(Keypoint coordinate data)
● ● ● ● ● ● ●

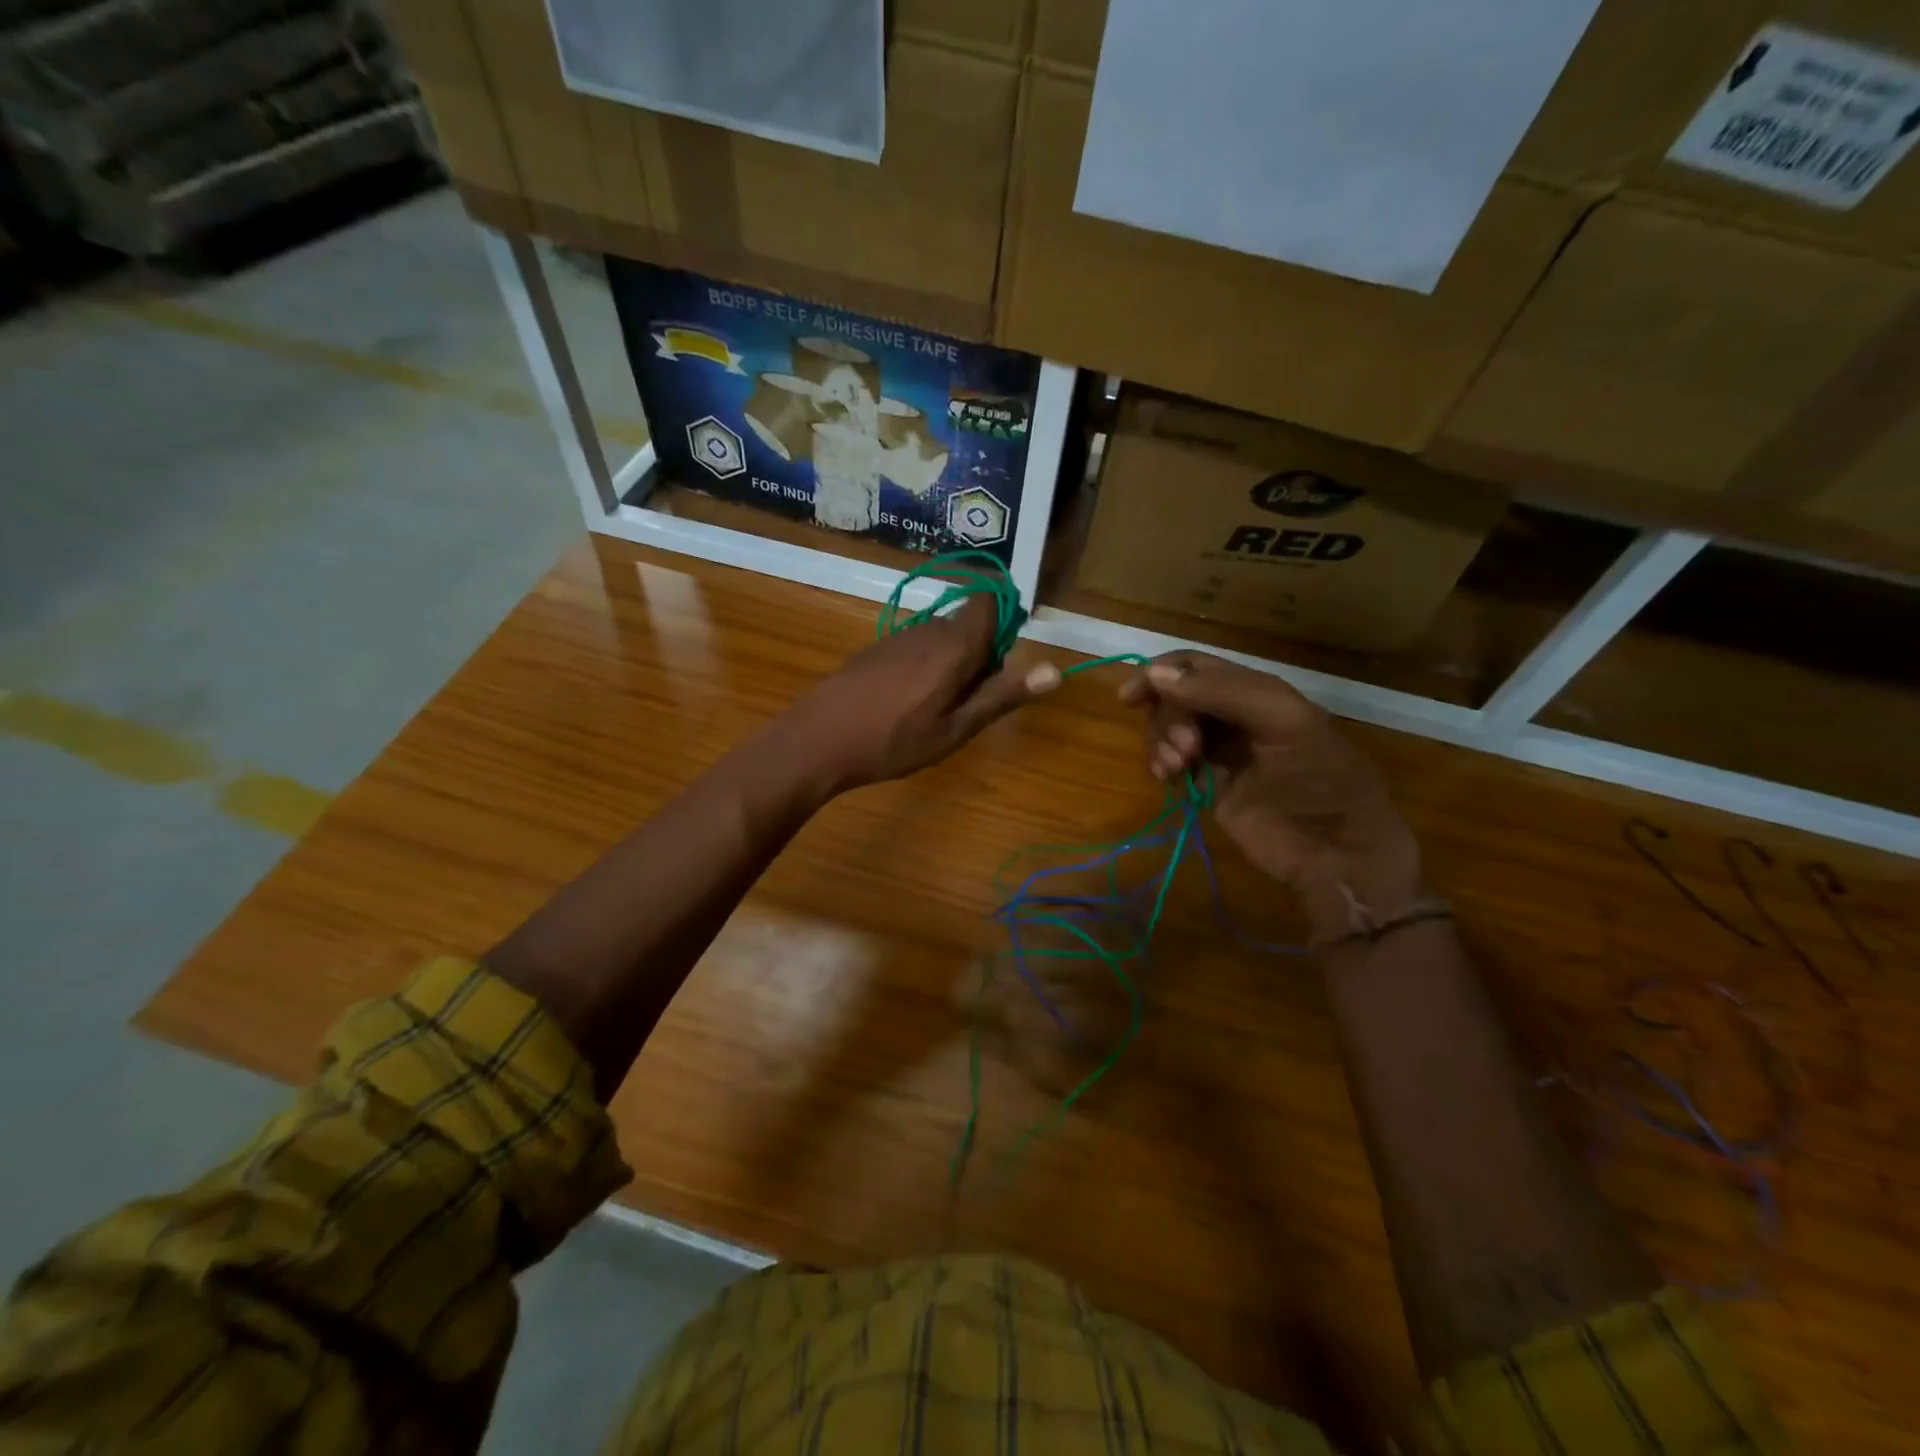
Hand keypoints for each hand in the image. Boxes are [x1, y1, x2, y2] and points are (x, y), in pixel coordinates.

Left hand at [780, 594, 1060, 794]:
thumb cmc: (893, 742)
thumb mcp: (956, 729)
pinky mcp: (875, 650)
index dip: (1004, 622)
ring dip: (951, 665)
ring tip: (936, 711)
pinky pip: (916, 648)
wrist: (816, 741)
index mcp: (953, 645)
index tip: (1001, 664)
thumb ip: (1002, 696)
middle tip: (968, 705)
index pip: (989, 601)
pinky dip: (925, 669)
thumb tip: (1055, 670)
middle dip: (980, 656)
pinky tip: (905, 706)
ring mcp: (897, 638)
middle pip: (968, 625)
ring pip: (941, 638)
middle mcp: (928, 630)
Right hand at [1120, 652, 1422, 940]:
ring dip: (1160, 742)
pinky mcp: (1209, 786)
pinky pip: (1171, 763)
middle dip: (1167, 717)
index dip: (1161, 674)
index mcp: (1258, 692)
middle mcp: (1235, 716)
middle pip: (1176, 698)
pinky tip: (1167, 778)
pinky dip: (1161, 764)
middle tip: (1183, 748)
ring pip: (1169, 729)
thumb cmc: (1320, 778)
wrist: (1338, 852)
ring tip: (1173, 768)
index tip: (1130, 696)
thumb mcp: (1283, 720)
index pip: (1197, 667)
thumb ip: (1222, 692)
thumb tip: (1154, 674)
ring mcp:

● ● ● ● ● ● ●

*Aim of the exercise*.
Go through the entries and filter for lines holding the word "hand"; copy each match.

*Response area*.
Hand keypoints for each hand in the image. Boxes are [x1, y1, x2, y2] and points are (x, y), in pixel coordinates.
Left hand at [780, 594, 1060, 794]:
Right hand at [1120, 652, 1422, 940]:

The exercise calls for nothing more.